[Items from a data source]

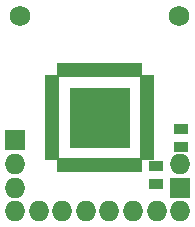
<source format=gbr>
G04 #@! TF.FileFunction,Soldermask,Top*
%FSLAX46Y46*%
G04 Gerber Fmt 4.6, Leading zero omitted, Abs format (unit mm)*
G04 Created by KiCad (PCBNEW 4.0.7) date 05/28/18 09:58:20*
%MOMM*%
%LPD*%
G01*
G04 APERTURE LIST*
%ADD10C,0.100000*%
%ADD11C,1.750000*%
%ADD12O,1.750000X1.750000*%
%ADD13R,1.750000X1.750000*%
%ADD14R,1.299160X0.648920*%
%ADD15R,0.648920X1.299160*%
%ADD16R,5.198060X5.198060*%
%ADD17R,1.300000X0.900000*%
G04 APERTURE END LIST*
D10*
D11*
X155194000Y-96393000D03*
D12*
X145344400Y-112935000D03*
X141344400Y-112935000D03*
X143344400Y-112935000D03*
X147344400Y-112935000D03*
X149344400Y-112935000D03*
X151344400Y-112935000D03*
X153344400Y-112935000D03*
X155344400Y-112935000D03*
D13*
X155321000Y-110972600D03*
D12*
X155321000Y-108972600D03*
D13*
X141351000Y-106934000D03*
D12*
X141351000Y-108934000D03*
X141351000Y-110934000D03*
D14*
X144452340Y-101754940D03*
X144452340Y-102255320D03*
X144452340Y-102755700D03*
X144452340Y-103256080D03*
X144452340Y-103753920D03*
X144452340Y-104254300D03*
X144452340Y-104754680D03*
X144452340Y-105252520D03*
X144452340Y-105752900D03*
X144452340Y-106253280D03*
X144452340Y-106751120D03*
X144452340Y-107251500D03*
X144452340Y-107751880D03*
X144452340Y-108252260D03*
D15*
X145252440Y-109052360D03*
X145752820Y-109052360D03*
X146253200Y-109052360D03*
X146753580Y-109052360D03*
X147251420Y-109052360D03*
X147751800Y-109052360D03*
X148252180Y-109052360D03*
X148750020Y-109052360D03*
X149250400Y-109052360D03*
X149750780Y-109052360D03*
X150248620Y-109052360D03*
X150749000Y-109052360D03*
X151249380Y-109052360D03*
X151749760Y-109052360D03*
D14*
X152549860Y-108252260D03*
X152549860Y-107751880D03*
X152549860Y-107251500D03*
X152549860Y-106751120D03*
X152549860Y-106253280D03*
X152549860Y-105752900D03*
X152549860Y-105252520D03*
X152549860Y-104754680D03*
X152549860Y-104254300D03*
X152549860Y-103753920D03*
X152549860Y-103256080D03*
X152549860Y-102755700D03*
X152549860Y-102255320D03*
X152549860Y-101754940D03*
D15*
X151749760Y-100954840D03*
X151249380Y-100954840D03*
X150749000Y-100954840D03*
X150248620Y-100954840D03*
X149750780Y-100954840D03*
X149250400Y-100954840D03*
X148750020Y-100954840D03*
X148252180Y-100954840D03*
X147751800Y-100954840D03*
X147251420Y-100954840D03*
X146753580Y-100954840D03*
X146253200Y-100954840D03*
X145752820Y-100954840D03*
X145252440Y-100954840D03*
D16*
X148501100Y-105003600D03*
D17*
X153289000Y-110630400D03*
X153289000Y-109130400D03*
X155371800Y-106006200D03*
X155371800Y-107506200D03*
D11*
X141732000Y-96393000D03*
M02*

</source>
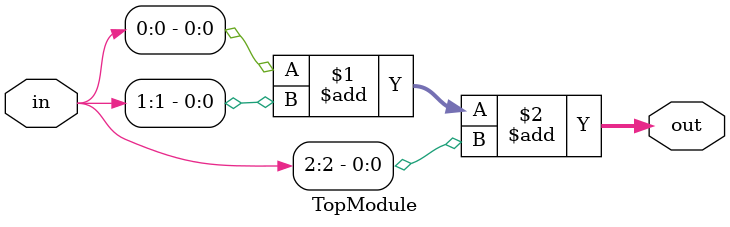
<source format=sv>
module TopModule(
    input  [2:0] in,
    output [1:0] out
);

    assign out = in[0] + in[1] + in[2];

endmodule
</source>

» **Task item**
Give the records again exactly, minus the pictures.

» **Answer box**
<source format=gbr>
G04 #@! TF.FileFunction,Soldermask,Top*
%FSLAX46Y46*%
G04 Gerber Fmt 4.6, Leading zero omitted, Abs format (unit mm)*
G04 Created by KiCad (PCBNEW 4.0.7) date 05/28/18 09:58:20*
%MOMM*%
%LPD*%
G01*
G04 APERTURE LIST*
%ADD10C,0.100000*%
%ADD11C,1.750000*%
%ADD12O,1.750000X1.750000*%
%ADD13R,1.750000X1.750000*%
%ADD14R,1.299160X0.648920*%
%ADD15R,0.648920X1.299160*%
%ADD16R,5.198060X5.198060*%
%ADD17R,1.300000X0.900000*%
G04 APERTURE END LIST*
D10*
D11*
X155194000Y-96393000D03*
D12*
X145344400Y-112935000D03*
X141344400Y-112935000D03*
X143344400Y-112935000D03*
X147344400Y-112935000D03*
X149344400Y-112935000D03*
X151344400Y-112935000D03*
X153344400Y-112935000D03*
X155344400Y-112935000D03*
D13*
X155321000Y-110972600D03*
D12*
X155321000Y-108972600D03*
D13*
X141351000Y-106934000D03*
D12*
X141351000Y-108934000D03*
X141351000Y-110934000D03*
D14*
X144452340Y-101754940D03*
X144452340Y-102255320D03*
X144452340Y-102755700D03*
X144452340Y-103256080D03*
X144452340Y-103753920D03*
X144452340Y-104254300D03*
X144452340Y-104754680D03*
X144452340Y-105252520D03*
X144452340Y-105752900D03*
X144452340Y-106253280D03*
X144452340Y-106751120D03*
X144452340Y-107251500D03*
X144452340Y-107751880D03*
X144452340Y-108252260D03*
D15*
X145252440Y-109052360D03*
X145752820Y-109052360D03*
X146253200Y-109052360D03*
X146753580Y-109052360D03*
X147251420Y-109052360D03*
X147751800Y-109052360D03*
X148252180Y-109052360D03*
X148750020Y-109052360D03*
X149250400Y-109052360D03*
X149750780Y-109052360D03*
X150248620Y-109052360D03*
X150749000Y-109052360D03*
X151249380Y-109052360D03*
X151749760Y-109052360D03*
D14*
X152549860Y-108252260D03*
X152549860Y-107751880D03*
X152549860Y-107251500D03*
X152549860Y-106751120D03*
X152549860Y-106253280D03*
X152549860Y-105752900D03*
X152549860Y-105252520D03*
X152549860Y-104754680D03*
X152549860Y-104254300D03*
X152549860Y-103753920D03*
X152549860Y-103256080D03*
X152549860Y-102755700D03*
X152549860Y-102255320D03*
X152549860Y-101754940D03*
D15*
X151749760Y-100954840D03*
X151249380Y-100954840D03*
X150749000Y-100954840D03*
X150248620Y-100954840D03*
X149750780Y-100954840D03*
X149250400Y-100954840D03*
X148750020Y-100954840D03*
X148252180Y-100954840D03*
X147751800Y-100954840D03*
X147251420Y-100954840D03*
X146753580Y-100954840D03*
X146253200Y-100954840D03*
X145752820Y-100954840D03*
X145252440Y-100954840D03*
D16*
X148501100Y-105003600D03*
D17*
X153289000Y-110630400D03*
X153289000Y-109130400D03*
X155371800Y-106006200D03*
X155371800Y-107506200D03*
D11*
X141732000Y-96393000D03*
M02*

</source>
<source format=sv>
module TopModule(
    input  [2:0] in,
    output [1:0] out
);

    assign out = in[0] + in[1] + in[2];

endmodule
</source>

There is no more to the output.